Growth Drivers in Place

Dow should gain from cost synergy savings and productivity actions. The company focuses on maintaining cost and operational discipline. Dow achieved roughly $500 million in operating expense reductions in 2020. The company also expects to realize more than $300 million annualized EBITDA benefit from a restructuring program being initiated in the third quarter of 2020. Dow expects the restructuring program to be substantially complete by end-2021.

Dow is also seeing higher demand across a number of markets including construction, mobility, electronics and consumer durables amid the ongoing economic recovery. It is also benefiting from strong demand for its materials across healthcare and packaging markets, thanks to the coronavirus pandemic. The outbreak has led to a surge in demand for health, hygiene and safety products.

Dow, in its first-quarter call, said that it entered the second quarter with increased momentum and expects its businesses to benefit from the ongoing economic recovery, supported by the progress in vaccine distribution and tight market fundamentals. It also expects its capital investments to further support growth in its consumer-led portfolio.

The company remains focused on investing in attractive areas through highly accretive projects. It is investing in several high-return growth projects including the expansion of downstream silicones capacity. It is executing roughly 15 downstream silicones expansion projects this year. An ethylene cracker expansion in Canada is also underway. The South China Specialties Hub project will also allow Dow to capture higher value polyurethane systems and alkoxylates demand in Asia.

Moreover, Dow is committed to return value to its shareholders by leveraging healthy cash flows. It returned $521 million to shareholders in the first quarter of 2021 through dividends.

Dow Inc. Price and Consensus

Dow Inc. Price and Consensus
Dow Inc. Price and Consensus

Dow Inc. price-consensus-chart | Dow Inc. Quote

Stocks to Consider

Other top-ranked stocks worth considering in the basic materials space include Nucor Corporation NUE, Celanese Corporation CE and Impala Platinum Holdings Limited IMPUY.

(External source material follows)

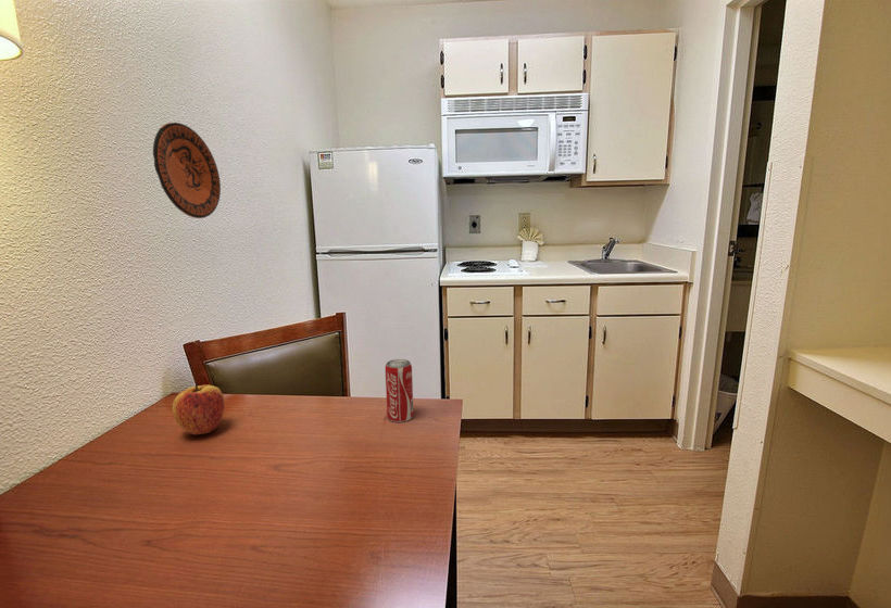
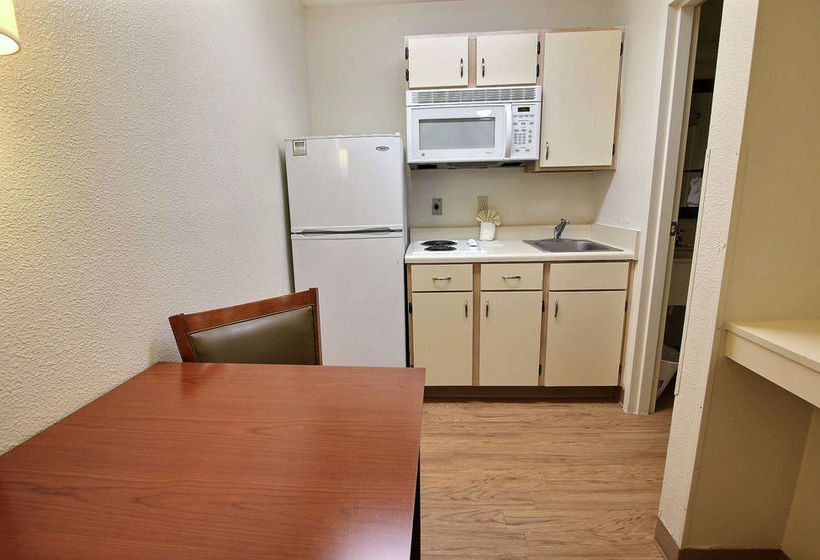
- beverage can [384,358,414,423]
- apple [172,383,226,435]
- decorative plate [152,122,222,219]
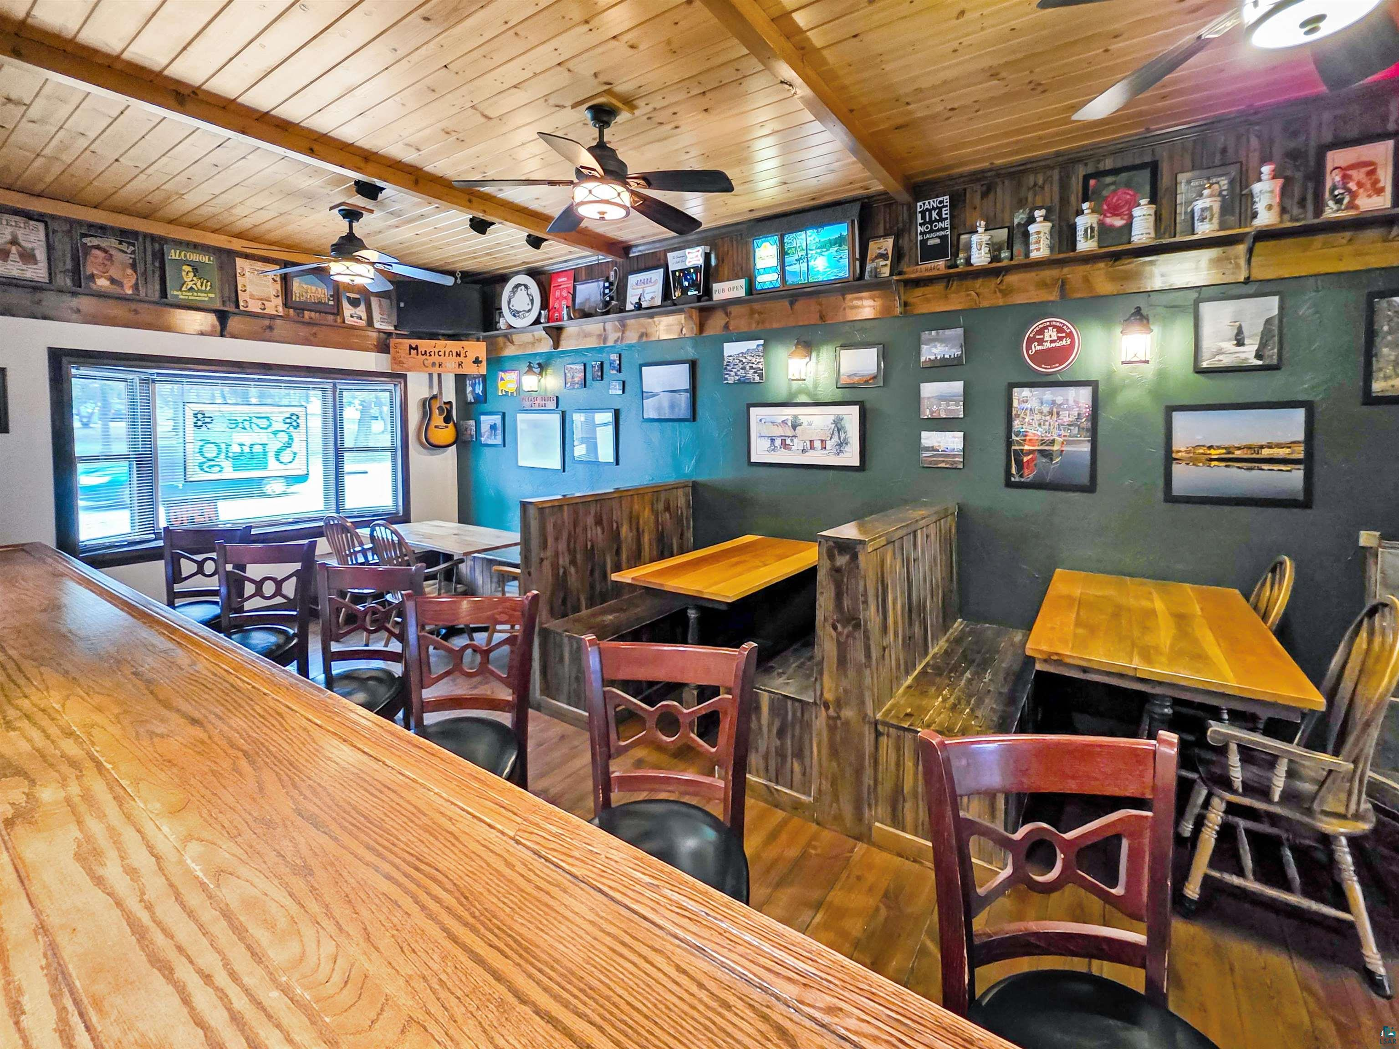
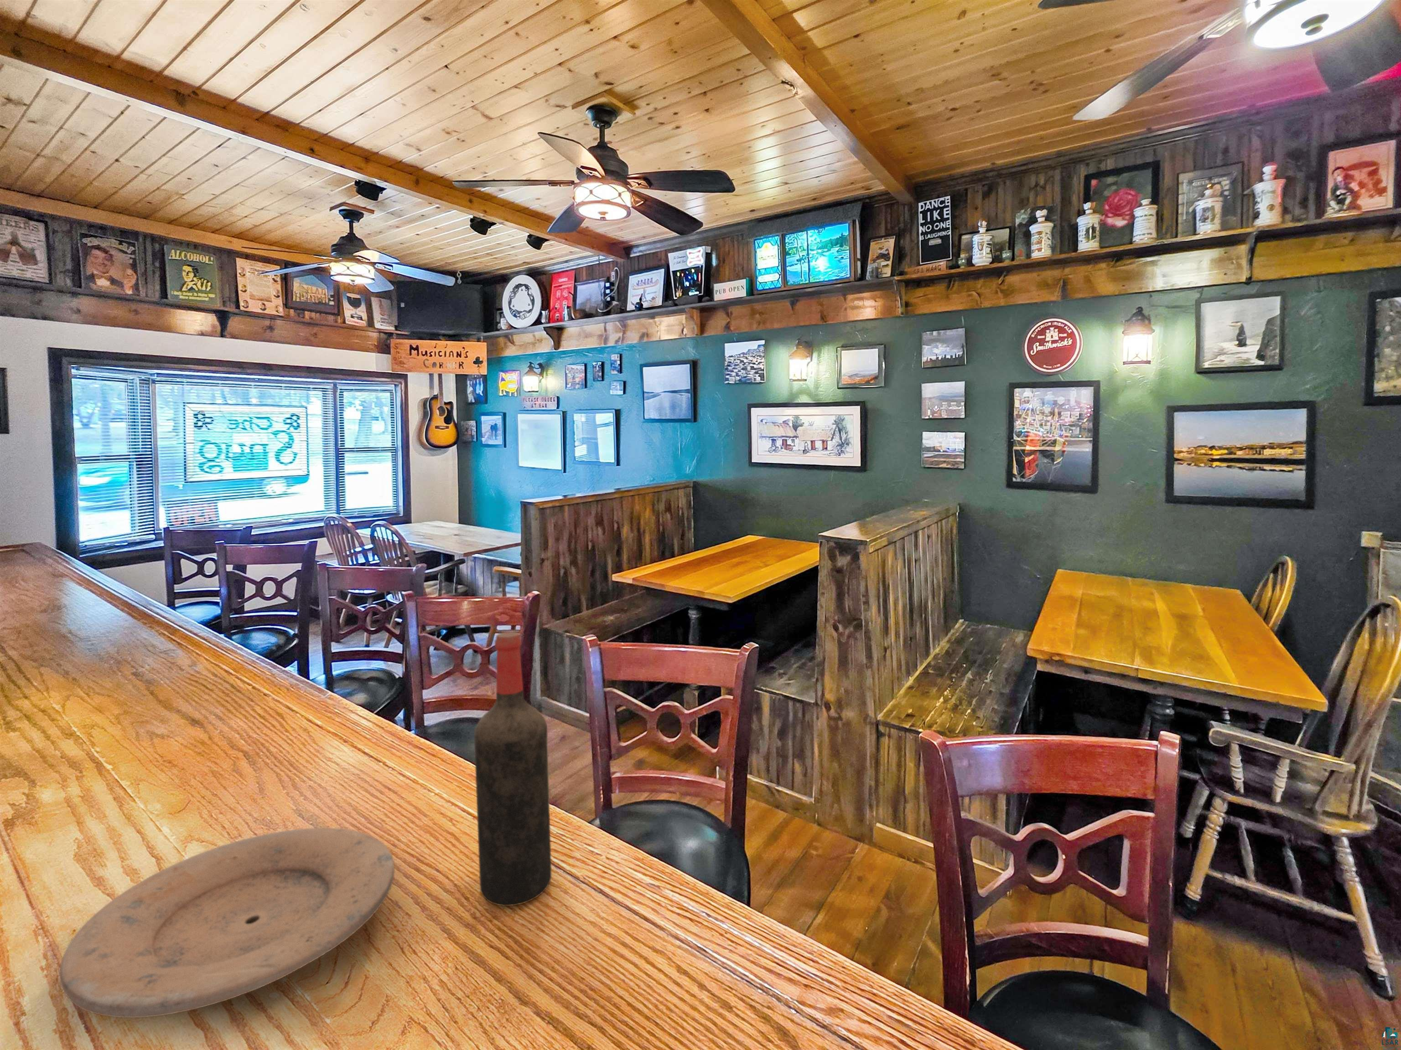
+ wine bottle [473,632,552,907]
+ plate [60,827,395,1018]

Nucor has a projected earnings growth rate of 228.4% for the current year. The company’s shares have rallied around 154% in a year. It currently sports a Zacks Rank #1. You can see the complete list of today’s Zacks #1 Rank stocks here.

Celanese has an expected earnings growth rate of around 68.3% for the current year. The company’s shares have shot up roughly 91% in the past year. It currently sports a Zacks Rank #1.

Impala Platinum has an expected earnings growth rate of 225.2% for the current fiscal. The company’s shares have surged around 154% in the past year. It currently carries a Zacks Rank #2.